Robin Muir’s entry route to computing was fairly traditional too: ‘I knew David and Ian from school and my Dad got a ZX81. He lost interest and I picked it up from him and did some programming — typing in listings and the like. Then the Spectrum came out and the programming fell off as I got into playing games.’

Gradually, the programming duo of David Anderson and Ian Morrison expanded its horizons, and moved onto the Spectrum. ‘We worked out that 16K rampacks were catching on and wrote a 16K game in the autumn of 1982 which we took to the ZX Microfair that Christmas. We came back with a Spectrum and converted our first game for the Spectrum — Galactic Trooper,’ David explained.

Games for Romik and Silversoft followed, and the team developed new routines for user friendliness, including a menu screen. In those days, skill levels and user definable keys were something of a rarity — Rabbit Software, for instance, produced games which allowed you to define keys at the start of a game, but to redefine the keys you had to reload the game.

But the money wasn’t exactly flooding in. They re-wrote Exterminator as a full blown version of the arcade game Robotron and decided to tout it round software houses. ‘We went to see people, rather than sending the game through the post and waiting for a response, which takes ages’, David said, ‘and when we went to Ocean they were impressed, but said they didn’t want an arcade copy. However, they showed us Beach-Head on the Commodore and asked us if we could convert it to the Spectrum’.

Off they went, and produced a demo of the planes phase of the game in a fortnight. Ocean gave them the job and an eight week deadline to finish the conversion. They made it with two days to spare, and thus began a long term liaison.

Software Projects were interested in releasing the Robotron game, but nothing came of it in the end, and the program never saw the light of day. Platinum Productions did the Lode Runner conversion for Software Projects instead.

Then came Zaxxon, about which the least said the better, followed by Raid Over Moscow, which became the first of a trio of CRASH Smashes. ‘We think we did a good job of it’, says David, ‘we feel that it is the best shoot em up for the Spectrum — generally such games either have good graphics or are fast. Raid has both.’

So how does the team work on a game? ‘We approach each game as a project’, David explained, ‘sometimes we work together and sometimes separately, depending on the deadline we have been given. First we examine the game and decide which is the most important bit — on Lode Runner for instance, we had to get the screen and the little man runing about.’

Generally David begins work on the graphics while Ian gets on with developing the program. If there’s not a lot of graphical work to be done, then the work is shared out. ‘One of us might say ‘that’s a bit I can do easily’ and take it on, or maybe one of us will have finished something and then take on the part of the other’s workload’ David explained. On Raid Ian did most of the graphics and a lot of the game. And there are no fancy development systems at Platinum Productions. Everything is written straight onto Spectrums, supported with microdrives, printers and lots of paper — and the ‘New Boys’, Robin Muir, Mark Craig and Alan Laird!

#### Dataset records
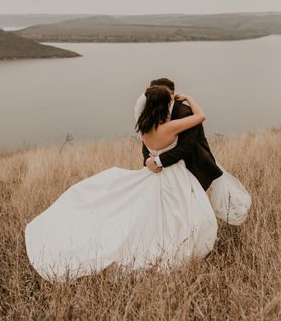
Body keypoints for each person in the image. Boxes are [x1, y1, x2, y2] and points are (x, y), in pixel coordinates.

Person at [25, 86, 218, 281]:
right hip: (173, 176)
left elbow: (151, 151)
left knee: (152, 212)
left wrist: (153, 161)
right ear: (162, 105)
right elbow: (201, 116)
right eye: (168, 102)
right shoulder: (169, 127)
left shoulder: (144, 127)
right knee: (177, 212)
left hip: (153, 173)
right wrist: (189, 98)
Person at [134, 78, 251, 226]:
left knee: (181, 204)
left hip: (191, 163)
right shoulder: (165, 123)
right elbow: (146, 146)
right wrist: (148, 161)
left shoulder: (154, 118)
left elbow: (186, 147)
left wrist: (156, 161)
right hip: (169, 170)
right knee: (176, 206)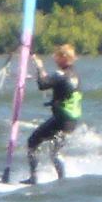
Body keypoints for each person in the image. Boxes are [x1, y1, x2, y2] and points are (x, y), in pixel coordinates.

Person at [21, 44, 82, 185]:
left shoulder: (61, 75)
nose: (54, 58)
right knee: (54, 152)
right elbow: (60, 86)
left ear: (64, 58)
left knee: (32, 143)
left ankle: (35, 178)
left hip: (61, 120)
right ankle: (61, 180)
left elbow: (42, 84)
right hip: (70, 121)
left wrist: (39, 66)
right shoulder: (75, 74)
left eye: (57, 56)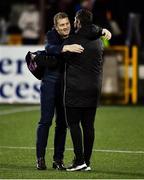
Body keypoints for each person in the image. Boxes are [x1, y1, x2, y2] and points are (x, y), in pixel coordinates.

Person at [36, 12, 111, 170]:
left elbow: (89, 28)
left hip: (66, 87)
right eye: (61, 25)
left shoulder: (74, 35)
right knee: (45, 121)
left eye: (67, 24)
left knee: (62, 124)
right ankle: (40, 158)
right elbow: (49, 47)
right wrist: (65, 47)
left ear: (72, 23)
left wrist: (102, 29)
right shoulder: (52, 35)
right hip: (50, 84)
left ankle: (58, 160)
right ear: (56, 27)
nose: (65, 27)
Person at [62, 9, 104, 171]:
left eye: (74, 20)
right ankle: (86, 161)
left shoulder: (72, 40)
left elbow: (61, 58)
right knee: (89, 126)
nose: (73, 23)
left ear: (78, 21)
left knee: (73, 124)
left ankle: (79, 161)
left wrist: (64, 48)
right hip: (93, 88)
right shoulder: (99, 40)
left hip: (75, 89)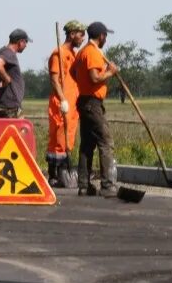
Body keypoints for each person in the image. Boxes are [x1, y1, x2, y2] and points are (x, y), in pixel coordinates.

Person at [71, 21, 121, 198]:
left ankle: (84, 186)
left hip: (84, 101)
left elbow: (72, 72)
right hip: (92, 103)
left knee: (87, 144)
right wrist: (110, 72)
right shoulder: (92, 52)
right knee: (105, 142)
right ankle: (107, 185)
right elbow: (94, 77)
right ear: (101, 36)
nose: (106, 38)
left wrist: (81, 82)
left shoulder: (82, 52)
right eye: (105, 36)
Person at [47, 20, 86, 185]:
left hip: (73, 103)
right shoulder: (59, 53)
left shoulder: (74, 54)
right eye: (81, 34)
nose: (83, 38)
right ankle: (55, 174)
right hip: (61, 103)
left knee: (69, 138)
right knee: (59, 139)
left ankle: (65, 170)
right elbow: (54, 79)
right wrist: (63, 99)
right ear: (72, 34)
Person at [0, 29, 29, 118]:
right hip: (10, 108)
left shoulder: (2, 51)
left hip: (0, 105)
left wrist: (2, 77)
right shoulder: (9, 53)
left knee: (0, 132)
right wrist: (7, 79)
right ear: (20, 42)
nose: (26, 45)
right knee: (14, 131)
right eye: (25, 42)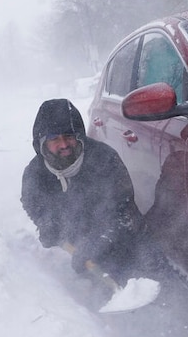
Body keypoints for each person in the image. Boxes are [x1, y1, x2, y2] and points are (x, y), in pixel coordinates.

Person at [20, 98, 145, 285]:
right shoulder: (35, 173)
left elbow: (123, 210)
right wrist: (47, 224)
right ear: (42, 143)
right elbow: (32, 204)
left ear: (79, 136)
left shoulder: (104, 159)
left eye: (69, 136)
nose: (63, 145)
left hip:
--
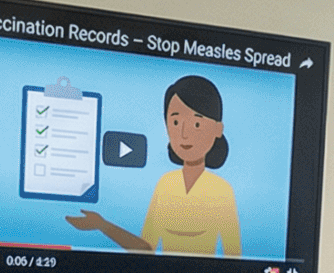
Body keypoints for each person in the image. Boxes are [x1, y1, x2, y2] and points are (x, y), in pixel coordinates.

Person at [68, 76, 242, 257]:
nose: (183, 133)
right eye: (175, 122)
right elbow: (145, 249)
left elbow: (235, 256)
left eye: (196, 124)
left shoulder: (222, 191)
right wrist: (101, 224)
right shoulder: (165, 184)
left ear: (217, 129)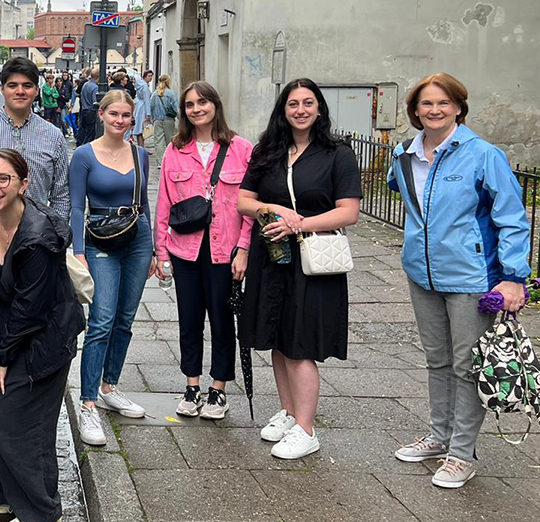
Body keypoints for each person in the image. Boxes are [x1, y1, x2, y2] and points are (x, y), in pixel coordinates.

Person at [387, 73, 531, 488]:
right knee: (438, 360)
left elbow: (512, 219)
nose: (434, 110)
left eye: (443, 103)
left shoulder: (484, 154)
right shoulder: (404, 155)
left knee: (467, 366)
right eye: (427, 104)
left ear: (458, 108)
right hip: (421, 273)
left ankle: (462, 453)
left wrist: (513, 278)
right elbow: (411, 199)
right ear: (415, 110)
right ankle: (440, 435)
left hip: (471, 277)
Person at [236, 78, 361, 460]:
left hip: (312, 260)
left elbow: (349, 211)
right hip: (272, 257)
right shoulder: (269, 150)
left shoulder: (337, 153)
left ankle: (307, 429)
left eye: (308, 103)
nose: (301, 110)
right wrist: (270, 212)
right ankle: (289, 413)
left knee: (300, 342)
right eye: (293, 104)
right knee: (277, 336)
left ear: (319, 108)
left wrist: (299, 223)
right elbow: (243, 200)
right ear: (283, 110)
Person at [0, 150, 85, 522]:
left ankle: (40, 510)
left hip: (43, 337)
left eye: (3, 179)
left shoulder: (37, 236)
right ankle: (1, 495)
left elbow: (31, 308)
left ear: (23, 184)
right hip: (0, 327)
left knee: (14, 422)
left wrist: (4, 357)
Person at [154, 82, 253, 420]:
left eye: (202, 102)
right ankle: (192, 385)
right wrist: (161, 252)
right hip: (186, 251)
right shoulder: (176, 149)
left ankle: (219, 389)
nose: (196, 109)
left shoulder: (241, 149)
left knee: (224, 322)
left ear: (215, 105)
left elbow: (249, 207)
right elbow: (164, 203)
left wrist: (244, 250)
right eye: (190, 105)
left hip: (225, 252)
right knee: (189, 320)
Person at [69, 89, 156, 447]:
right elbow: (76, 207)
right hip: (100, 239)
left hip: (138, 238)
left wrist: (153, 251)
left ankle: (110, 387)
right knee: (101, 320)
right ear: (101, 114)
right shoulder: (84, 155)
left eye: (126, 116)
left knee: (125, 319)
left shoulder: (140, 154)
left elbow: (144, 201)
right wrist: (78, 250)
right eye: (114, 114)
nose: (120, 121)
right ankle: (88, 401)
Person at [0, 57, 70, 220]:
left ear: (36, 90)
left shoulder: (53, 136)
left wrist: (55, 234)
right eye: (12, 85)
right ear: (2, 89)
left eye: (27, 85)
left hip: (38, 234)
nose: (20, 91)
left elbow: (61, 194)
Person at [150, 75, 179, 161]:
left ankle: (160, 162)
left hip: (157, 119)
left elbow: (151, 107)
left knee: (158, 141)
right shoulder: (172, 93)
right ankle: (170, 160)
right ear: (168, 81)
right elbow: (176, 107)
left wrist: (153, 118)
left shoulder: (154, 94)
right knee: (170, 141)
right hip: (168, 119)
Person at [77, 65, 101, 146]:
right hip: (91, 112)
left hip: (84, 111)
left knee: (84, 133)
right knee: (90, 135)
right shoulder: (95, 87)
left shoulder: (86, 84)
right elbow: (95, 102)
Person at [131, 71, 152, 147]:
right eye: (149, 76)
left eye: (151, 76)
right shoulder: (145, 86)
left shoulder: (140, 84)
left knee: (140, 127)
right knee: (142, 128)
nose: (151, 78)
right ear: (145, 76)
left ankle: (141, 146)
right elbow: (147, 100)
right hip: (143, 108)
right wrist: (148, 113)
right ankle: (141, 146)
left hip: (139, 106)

#### Activity 1
Using the Platinum Productions article, decide whether each statement agrees with it, answering yes or no and quoting the exact words that settle it: (a) Ocean gave the team eight weeks to convert Beach-Head, and they finished two days early; (b) Software Projects released the team's Robotron game; (c) the team wrote its games on a dedicated development system.
#### Activity 2
Write the next part of the Platinum Productions article, picking up after its final sentence.

#### Exercise response 1
(a) Yes: "Ocean gave them the job and an eight week deadline to finish the conversion. They made it with two days to spare"
(b) No: "nothing came of it in the end, and the program never saw the light of day."
(c) No: "And there are no fancy development systems at Platinum Productions."

#### Exercise response 2
Robin Muir, unlike David and Ian, doesn’t program full time. He’s about to start the second year of an accountancy course at Glasgow University. He’s a musician, playing keyboards in a band — Locozip — and uses a Moog Prodigy and Sequential Circuits’ Pro One. ‘David and Ian aren’t very good at working out music on the Spectrum, so they asked me to get involved. They used me on a couple of programs, first of all on a piece of educational software.’

World Series Baseball was the next conversion undertaken by the team, this time for the new Imagine label. Robin explained his method of working: ‘I got a tape of the music from the Commodore version of Baseball and played around with the tunes on a synth, working out the notes. Then I worked out the duration and pitch of the notes and handed over data to David and Ian which they incorporate into their program.’

World Series Baseball screenshot

‘We felt World Series Baseball was our best game’, said David, with some justification. It was their second CRASH Smash. Tapper was their next project — ‘we didn’t think we were going to be doing Tapper,’ he continued, ‘we had another urgent job. With Tapper the problem was the constant tune, and the number and speed of the graphics. We used routines from Raid to run the graphics, and finished the conversion in five weeks.’ Another Smash in the bag.

Dambusters is their latest conversion, reviewed in this issue. The team is not so pleased with the end result — a couple of bugs crept in... ‘the conversion was done a bit quickly’, David commented, ‘we could have made it better with more time. It was just one of those things — we got to the point where it was dragging on and we had to finish the task.’ Nevertheless, they added a couple of features, like the optional digital display, and sorted out a couple of problems that can be found on the C64 version.

Currently, the team is working on a conversion of Beach-Head 2. They’ve got the first screen half developed, are about a quarter of the way on the second and have worked out the graphics for the third screen. With luck, there should be a demo version at the Personal Computer World Show, and the finished game should be quite slick with constant sound, border colour effects and sprite quality graphics according to David.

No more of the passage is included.